Rockaway Beach (Photo by Scott Lynch)

Did you know that surfing was illegal in New York City until 2005? And even then, it was only made legal on one stretch of Rockaway Beach (in 2007, more of the beach was opened up to the sport). And now it seems the city is tightening back up on their beach rules—while your surf boards are safe, anyone with a boogie board is now banned from entering NYC waters.

Photo via shmnyc's flickr

According to the Rockaway Times, "For the first time in history, an ocean facing international city has banned the outright use of boogie boards." The ban was placed on all New York City beaches, an official directive that came down from Jill Weber on August 6th, according to the paper. We reached out for further explanation on the ban, and will update when we hear back.

One long time boogie boarder, Jose De la Rosa, told us this morning, "This is absurd, I've been doing the sport for 20 years, going to different beaches around the world and I can't believe I can't even do it where I live."

The ban seems to be based on their ban of flotation devices—another local and member of the Rockaway Beach Civic Association, Beth Perkins, explains, "From what i understand, there were two young kids who got swept out on their boogie boards down around Beach 33rd during Bertha.

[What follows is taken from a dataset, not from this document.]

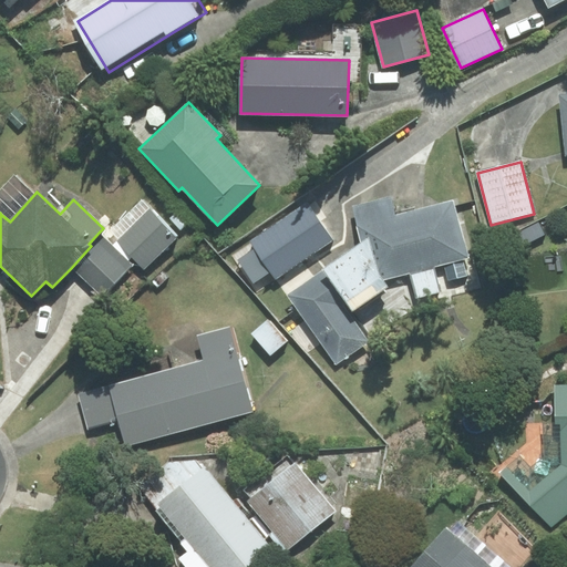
[(352,205),(362,244),(287,296),(336,366),(370,341),(350,313),(388,287),(384,280),(411,274),(418,297),(439,291),(432,267),(468,257),(454,199),(395,215),(391,195),(352,205)]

Their reasoning is that the boogie boards are a crutch for kids /people that don't know how to swim and therefore they get themselves into trouble with them. They are drawing on a parks rule that outlaws 'floatation devices' which is very frustrating because it's so vague that they can manipulate the rule at their ridiculous whims."

There's currently a letter campaign that was started by the Rockaway Beach Surfers Association, who are trying to get the ban lifted. They propose that "all surfing items (surfboards, planers, boogie boards, fins, stand up paddles) be allowed on the surfing beaches and anything under 48" without skegs be allowed on the swimming beaches."

UPDATE, 1 p.m.: This afternoon, at least one kid (pictured below) was spotted boogie boarding in Rockaway. He told us he knew about the ban "but the lifeguard said I could do it until his boss came."


UPDATE, 3:30 p.m.: The Parks Department tells us that "Boogie boards will be allowed in open sections of beaches through Labor Day, as long as they do not create an unsafe condition. As always, beachgoers are prohibited from entering the water at any closed sections of the beaches. We will review the use of boogie boards at our beaches after the summer."